- INSTRUCTIONS TO FOLLOW:
Make an exact copy of every record that follows.

- STORED DATA:

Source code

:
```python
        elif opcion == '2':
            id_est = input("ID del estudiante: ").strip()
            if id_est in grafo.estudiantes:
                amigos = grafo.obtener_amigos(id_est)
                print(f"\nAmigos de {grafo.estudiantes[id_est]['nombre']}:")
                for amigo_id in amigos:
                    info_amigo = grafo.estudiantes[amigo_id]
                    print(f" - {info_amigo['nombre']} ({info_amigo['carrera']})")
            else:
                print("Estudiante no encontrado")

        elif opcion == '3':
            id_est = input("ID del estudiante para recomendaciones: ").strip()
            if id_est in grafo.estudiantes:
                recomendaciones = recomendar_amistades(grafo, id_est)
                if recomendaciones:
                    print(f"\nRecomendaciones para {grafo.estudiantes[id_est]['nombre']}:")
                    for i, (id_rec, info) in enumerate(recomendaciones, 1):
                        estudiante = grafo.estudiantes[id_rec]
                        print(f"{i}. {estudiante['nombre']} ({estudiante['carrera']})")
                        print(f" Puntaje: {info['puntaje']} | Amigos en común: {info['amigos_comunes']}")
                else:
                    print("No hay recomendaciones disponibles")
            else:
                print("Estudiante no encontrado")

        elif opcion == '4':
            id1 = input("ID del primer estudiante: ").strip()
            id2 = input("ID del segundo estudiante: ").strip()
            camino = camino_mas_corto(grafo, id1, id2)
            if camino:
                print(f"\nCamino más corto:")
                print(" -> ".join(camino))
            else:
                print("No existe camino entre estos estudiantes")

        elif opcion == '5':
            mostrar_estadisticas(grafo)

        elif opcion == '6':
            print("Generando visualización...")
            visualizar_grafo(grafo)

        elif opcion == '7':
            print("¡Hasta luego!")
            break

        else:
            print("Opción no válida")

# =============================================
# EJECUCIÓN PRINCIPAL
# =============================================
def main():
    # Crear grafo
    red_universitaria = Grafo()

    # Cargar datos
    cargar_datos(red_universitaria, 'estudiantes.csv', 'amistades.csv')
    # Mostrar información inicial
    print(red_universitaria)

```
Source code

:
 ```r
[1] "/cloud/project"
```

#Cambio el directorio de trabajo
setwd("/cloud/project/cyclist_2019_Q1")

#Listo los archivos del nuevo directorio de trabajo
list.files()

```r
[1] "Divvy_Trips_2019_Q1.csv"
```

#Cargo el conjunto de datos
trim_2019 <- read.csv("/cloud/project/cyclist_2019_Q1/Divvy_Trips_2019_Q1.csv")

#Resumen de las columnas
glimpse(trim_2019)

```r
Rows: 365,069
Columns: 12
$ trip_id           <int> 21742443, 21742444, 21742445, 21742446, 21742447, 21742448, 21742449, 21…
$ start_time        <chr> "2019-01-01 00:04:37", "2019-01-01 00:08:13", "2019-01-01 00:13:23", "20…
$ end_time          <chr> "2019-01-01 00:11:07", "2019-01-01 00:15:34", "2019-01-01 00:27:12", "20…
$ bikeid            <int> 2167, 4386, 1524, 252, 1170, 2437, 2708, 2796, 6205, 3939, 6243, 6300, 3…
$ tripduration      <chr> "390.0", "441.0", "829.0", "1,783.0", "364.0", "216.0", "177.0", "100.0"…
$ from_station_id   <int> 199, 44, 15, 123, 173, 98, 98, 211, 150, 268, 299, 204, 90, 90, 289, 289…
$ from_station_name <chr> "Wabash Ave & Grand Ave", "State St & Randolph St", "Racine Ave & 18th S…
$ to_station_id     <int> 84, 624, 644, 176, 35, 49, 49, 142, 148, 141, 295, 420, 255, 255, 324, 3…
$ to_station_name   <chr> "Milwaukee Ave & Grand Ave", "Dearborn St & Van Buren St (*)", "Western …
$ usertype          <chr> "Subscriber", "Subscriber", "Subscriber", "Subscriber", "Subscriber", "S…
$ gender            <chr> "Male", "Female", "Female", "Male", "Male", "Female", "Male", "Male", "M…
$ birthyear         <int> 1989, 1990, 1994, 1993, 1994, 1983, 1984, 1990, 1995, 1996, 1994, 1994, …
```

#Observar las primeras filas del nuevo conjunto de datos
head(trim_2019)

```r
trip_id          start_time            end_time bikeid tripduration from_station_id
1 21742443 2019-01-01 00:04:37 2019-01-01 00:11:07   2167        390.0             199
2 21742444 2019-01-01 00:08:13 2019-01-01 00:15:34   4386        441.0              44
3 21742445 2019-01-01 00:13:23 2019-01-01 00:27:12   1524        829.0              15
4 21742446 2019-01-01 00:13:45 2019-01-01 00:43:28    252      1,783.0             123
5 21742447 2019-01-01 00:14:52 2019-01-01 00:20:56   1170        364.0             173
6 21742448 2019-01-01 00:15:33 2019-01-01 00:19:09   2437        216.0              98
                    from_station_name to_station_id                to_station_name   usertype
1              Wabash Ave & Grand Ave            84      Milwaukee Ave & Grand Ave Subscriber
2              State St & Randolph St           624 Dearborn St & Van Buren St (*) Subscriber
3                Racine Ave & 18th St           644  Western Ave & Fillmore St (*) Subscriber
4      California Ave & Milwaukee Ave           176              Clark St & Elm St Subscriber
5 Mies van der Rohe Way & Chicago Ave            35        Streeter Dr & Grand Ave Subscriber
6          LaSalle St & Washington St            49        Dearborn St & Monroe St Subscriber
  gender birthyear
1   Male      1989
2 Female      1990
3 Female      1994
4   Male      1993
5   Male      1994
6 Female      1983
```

- SOLVED EXERCISE:
Source code

:
```python
        elif opcion == '2':
            id_est = input("ID del estudiante: ").strip()
            if id_est in grafo.estudiantes:
                amigos = grafo.obtener_amigos(id_est)
                print(f"\nAmigos de {grafo.estudiantes[id_est]['nombre']}:")
                for amigo_id in amigos:
                    info_amigo = grafo.estudiantes[amigo_id]
                    print(f" - {info_amigo['nombre']} ({info_amigo['carrera']})")
            else:
                print("Estudiante no encontrado")

        elif opcion == '3':
            id_est = input("ID del estudiante para recomendaciones: ").strip()
            if id_est in grafo.estudiantes:
                recomendaciones = recomendar_amistades(grafo, id_est)
                if recomendaciones:
                    print(f"\nRecomendaciones para {grafo.estudiantes[id_est]['nombre']}:")
                    for i, (id_rec, info) in enumerate(recomendaciones, 1):
                        estudiante = grafo.estudiantes[id_rec]
                        print(f"{i}. {estudiante['nombre']} ({estudiante['carrera']})")
                        print(f" Puntaje: {info['puntaje']} | Amigos en común: {info['amigos_comunes']}")
                else:
                    print("No hay recomendaciones disponibles")
            else:
                print("Estudiante no encontrado")

        elif opcion == '4':
            id1 = input("ID del primer estudiante: ").strip()
            id2 = input("ID del segundo estudiante: ").strip()
            camino = camino_mas_corto(grafo, id1, id2)
            if camino:
                print(f"\nCamino más corto:")
                print(" -> ".join(camino))
            else:
                print("No existe camino entre estos estudiantes")

        elif opcion == '5':
            mostrar_estadisticas(grafo)

        elif opcion == '6':
            print("Generando visualización...")
            visualizar_grafo(grafo)

        elif opcion == '7':
            print("¡Hasta luego!")
            break

        else:
            print("Opción no válida")

# =============================================
# EJECUCIÓN PRINCIPAL
# =============================================
def main():
    # Crear grafo
    red_universitaria = Grafo()

    # Cargar datos
    cargar_datos(red_universitaria, 'estudiantes.csv', 'amistades.csv')
    # Mostrar información inicial
    print(red_universitaria)

```
Source code

:
 ```r
[1] "/cloud/project"
```

#Cambio el directorio de trabajo
setwd("/cloud/project/cyclist_2019_Q1")

#Listo los archivos del nuevo directorio de trabajo
list.files()

```r
[1] "Divvy_Trips_2019_Q1.csv"
```

#Cargo el conjunto de datos
trim_2019 <- read.csv("/cloud/project/cyclist_2019_Q1/Divvy_Trips_2019_Q1.csv")

#Resumen de las columnas
glimpse(trim_2019)

```r
Rows: 365,069
Columns: 12
$ trip_id           <int> 21742443, 21742444, 21742445, 21742446, 21742447, 21742448, 21742449, 21…
$ start_time        <chr> "2019-01-01 00:04:37", "2019-01-01 00:08:13", "2019-01-01 00:13:23", "20…
$ end_time          <chr> "2019-01-01 00:11:07", "2019-01-01 00:15:34", "2019-01-01 00:27:12", "20…
$ bikeid            <int> 2167, 4386, 1524, 252, 1170, 2437, 2708, 2796, 6205, 3939, 6243, 6300, 3…
$ tripduration      <chr> "390.0", "441.0", "829.0", "1,783.0", "364.0", "216.0", "177.0", "100.0"…
$ from_station_id   <int> 199, 44, 15, 123, 173, 98, 98, 211, 150, 268, 299, 204, 90, 90, 289, 289…
$ from_station_name <chr> "Wabash Ave & Grand Ave", "State St & Randolph St", "Racine Ave & 18th S…
$ to_station_id     <int> 84, 624, 644, 176, 35, 49, 49, 142, 148, 141, 295, 420, 255, 255, 324, 3…
$ to_station_name   <chr> "Milwaukee Ave & Grand Ave", "Dearborn St & Van Buren St (*)", "Western …
$ usertype          <chr> "Subscriber", "Subscriber", "Subscriber", "Subscriber", "Subscriber", "S…
$ gender            <chr> "Male", "Female", "Female", "Male", "Male", "Female", "Male", "Male", "M…
$ birthyear         <int> 1989, 1990, 1994, 1993, 1994, 1983, 1984, 1990, 1995, 1996, 1994, 1994, …
```

#Observar las primeras filas del nuevo conjunto de datos
head(trim_2019)

```r
trip_id          start_time            end_time bikeid tripduration from_station_id
1 21742443 2019-01-01 00:04:37 2019-01-01 00:11:07   2167        390.0             199
2 21742444 2019-01-01 00:08:13 2019-01-01 00:15:34   4386        441.0              44
3 21742445 2019-01-01 00:13:23 2019-01-01 00:27:12   1524        829.0              15
4 21742446 2019-01-01 00:13:45 2019-01-01 00:43:28    252      1,783.0             123
5 21742447 2019-01-01 00:14:52 2019-01-01 00:20:56   1170        364.0             173
6 21742448 2019-01-01 00:15:33 2019-01-01 00:19:09   2437        216.0              98
                    from_station_name to_station_id                to_station_name   usertype
1              Wabash Ave & Grand Ave            84      Milwaukee Ave & Grand Ave Subscriber
2              State St & Randolph St           624 Dearborn St & Van Buren St (*) Subscriber
3                Racine Ave & 18th St           644  Western Ave & Fillmore St (*) Subscriber
4      California Ave & Milwaukee Ave           176              Clark St & Elm St Subscriber
5 Mies van der Rohe Way & Chicago Ave            35        Streeter Dr & Grand Ave Subscriber
6          LaSalle St & Washington St            49        Dearborn St & Monroe St Subscriber
  gender birthyear
1   Male      1989
2 Female      1990
3 Female      1994
4   Male      1993
5   Male      1994
6 Female      1983
```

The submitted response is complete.